= Great deltoidal hexecontahedron =

Catalan solid with sixty dart-shaped faces

3D model of a great deltoidal hexecontahedron

In geometry, the great deltoidal hexecontahedron (or great sagittal ditriacontahedron) is a nonconvex isohedral polyhedron. It is the dual of the nonconvex great rhombicosidodecahedron. It is visually identical to the great rhombidodecacron. It has 60 intersecting cross quadrilateral faces, 120 edges, and 62 vertices. Its faces are darts.

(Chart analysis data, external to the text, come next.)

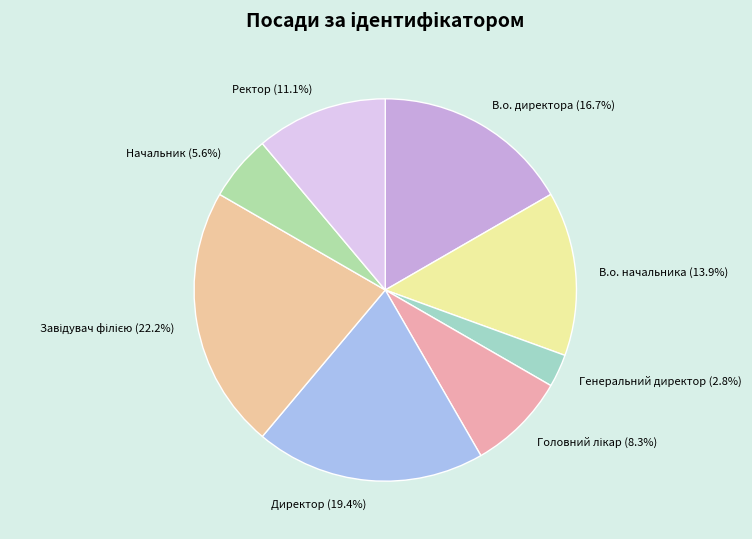

How many slices are in this pie chart?

8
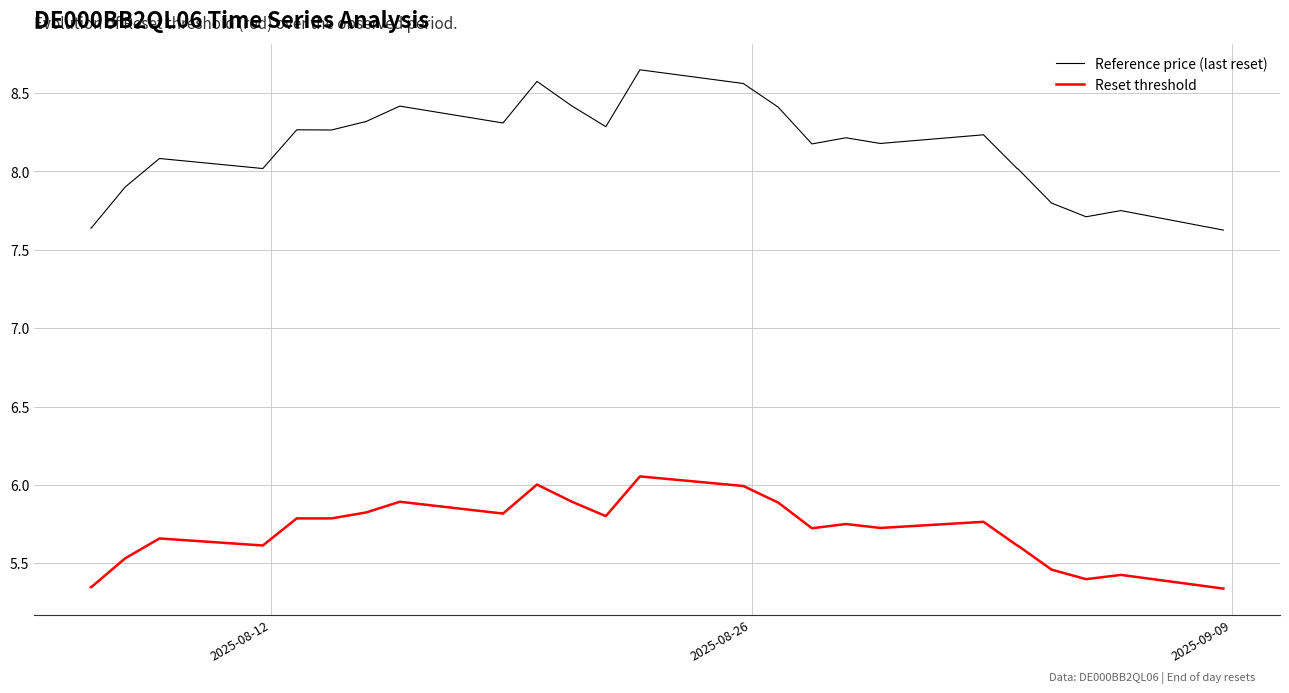

What is the difference between the maximum and minimum values in the Reference price (last reset) series?

1.0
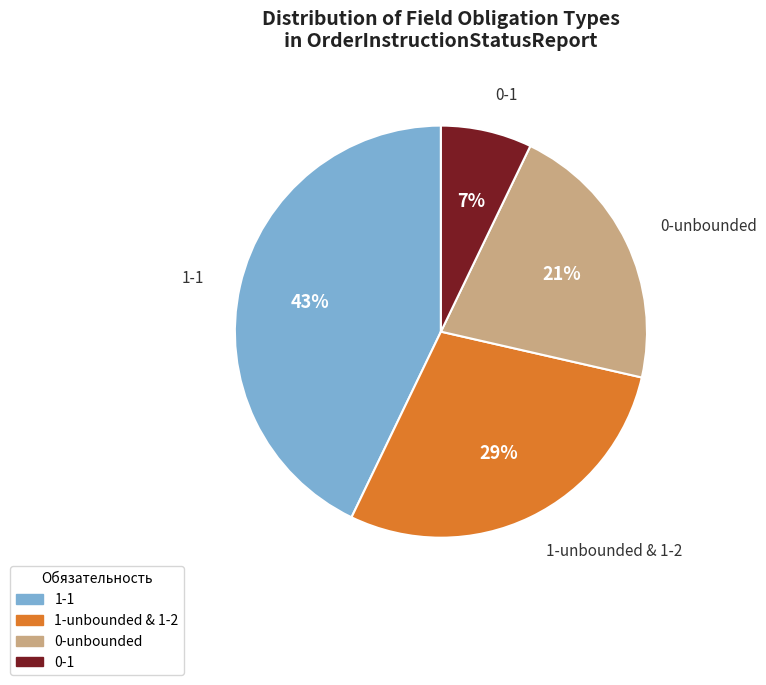

Is there a majority slice in this chart?

No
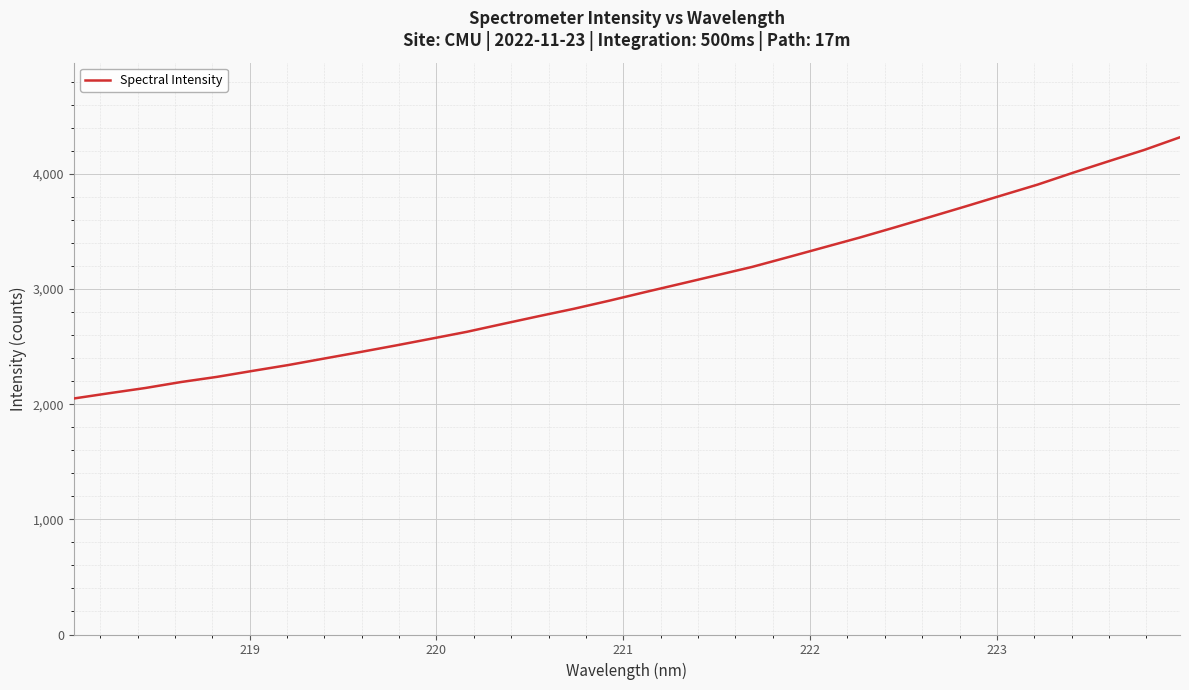

Does the chart have visible grid lines?

Yes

Part of each dart lies inside the solid, hence is invisible in solid models.

It is also called a great strombic hexecontahedron.

Great deltoidal hexecontahedron
| Type | Star polyhedron |
| Face |  |
| Elements | F = 60, E = 120 V = 62 (χ = 2) |
| Symmetry group | I_{h}, [5,3], *532 |
| Index references | DU_{67} |
| dual polyhedron | Nonconvex great rhombicosidodecahedron |

== Proportions ==
The darts have two angles of $\arccos(\frac{1}{2}+\frac{1}{5}\sqrt{5})\approx 18.699\,407\,085\,15^{\circ}$, one of $\arccos(-\frac{1}{4}+\frac{1}{10}\sqrt{5})\approx 91.512\,394\,720\,74^{\circ}$ and one of $360^{\circ}-\arccos(-\frac{1}{8}-\frac{9}{40}\sqrt{5})\approx 231.088\,791\,108\,96^{\circ}$. The dihedral angle equals $\arccos(\frac{-19+8\sqrt{5}}{41})\approx 91.553\,403\,672\,16^{\circ}$. The ratio between the lengths of the long and short edges is $\frac{21+3\sqrt{5}}{22}\approx 1.259\,463\,815\,11$.